When depositing WAV files for long-term archiving at CINES, as part of the standard Pangloss/CoCoON workflow, an integrity check is performed. To mention an anecdote: one time, I got a warning that a WAV file was corrupt. I had checked it aurally (listening to the first few seconds) and all was for the best... but when I looked at the waveform I saw that the WAV file was empty after 1 minute or so (out of a recording of about 7 minutes). Data corruption happened when using a file transfer system (126.com) to get the files to Séverine, the LACITO engineer.
The Persephone scenario is very different, obviously. The general idea is that it's good to check for possible issues early and often, rather than try to catch bugs down the line.

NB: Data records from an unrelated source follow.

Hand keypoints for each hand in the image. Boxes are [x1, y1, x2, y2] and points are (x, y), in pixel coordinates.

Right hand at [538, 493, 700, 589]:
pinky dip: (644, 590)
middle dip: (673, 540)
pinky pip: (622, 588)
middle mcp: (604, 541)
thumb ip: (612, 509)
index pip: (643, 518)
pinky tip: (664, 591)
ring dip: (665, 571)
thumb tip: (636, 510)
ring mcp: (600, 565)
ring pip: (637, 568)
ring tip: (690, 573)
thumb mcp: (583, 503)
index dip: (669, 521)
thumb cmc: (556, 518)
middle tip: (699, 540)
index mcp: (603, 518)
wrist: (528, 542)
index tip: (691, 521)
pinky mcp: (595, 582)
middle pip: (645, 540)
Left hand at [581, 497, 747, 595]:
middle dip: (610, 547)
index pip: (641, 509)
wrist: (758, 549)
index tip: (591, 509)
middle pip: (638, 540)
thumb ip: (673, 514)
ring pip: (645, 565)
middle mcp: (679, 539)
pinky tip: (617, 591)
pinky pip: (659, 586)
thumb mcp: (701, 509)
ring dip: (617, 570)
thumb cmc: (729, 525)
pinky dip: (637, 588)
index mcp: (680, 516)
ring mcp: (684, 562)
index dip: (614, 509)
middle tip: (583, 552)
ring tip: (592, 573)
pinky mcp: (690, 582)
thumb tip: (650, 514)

The general idea is that it's good to check for possible issues early and often, rather than try to catch bugs down the line.

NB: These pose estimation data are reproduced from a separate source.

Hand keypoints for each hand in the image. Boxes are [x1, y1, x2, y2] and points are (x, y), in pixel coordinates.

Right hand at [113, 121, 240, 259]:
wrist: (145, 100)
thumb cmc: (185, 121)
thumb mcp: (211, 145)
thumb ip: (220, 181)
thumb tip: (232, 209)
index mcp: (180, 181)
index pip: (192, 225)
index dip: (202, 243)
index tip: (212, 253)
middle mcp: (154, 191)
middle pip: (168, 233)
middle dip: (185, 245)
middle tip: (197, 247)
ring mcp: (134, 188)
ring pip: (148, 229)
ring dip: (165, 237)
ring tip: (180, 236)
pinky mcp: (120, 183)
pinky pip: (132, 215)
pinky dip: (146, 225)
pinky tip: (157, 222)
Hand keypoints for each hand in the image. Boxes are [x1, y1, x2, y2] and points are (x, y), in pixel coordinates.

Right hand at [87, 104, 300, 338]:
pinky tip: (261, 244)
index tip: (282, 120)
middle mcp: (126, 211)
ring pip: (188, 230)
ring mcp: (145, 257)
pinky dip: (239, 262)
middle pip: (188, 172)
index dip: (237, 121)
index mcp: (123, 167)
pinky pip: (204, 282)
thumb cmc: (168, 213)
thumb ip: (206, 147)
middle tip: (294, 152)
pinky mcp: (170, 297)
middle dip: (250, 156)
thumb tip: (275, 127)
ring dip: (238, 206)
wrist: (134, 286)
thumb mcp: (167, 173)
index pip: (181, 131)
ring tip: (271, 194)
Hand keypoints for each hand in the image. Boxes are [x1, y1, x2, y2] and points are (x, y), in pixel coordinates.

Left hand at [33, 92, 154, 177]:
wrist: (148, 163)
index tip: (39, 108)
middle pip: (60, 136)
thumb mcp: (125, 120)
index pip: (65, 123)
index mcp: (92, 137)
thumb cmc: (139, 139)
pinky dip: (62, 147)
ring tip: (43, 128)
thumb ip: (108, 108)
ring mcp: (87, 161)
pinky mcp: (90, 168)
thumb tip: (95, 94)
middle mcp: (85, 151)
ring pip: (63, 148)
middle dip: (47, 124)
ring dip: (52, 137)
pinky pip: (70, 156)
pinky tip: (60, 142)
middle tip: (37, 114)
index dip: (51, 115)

Spoken like a wise software engineer!
I'd like to sort this out today, what exactly do we define as an empty wave file? There's the most basic case where the wave file has no audio frames at all, but is there anything else that will fall under the "empty" category?
That's essentially it. Another related consideration is that if there are less filterbank frames than there are transcription labels, CTC will break. (by default in Persephone, filterbank frame extraction strides at 10ms intervals in the original WAV) A similar test could be done to preclude putting such WAVs int the corpus, but its really dictated by the choice of filterbank parameters as well as the transcription label granularity. ie the same wav could be accepted or rejected depending on the feature extraction choice or what the transcriptions are, so probably that test should happen after filterbank extraction.
OK so it seems like the only easy test is to test that an audio file contains wave data and some frames, everything else can only be deemed to be valid later depending on the context in which it is being used.
Currently you can attempt to run an empty audio file from the model. A wave file can contain no actual audio and it might be good to handle this edge case.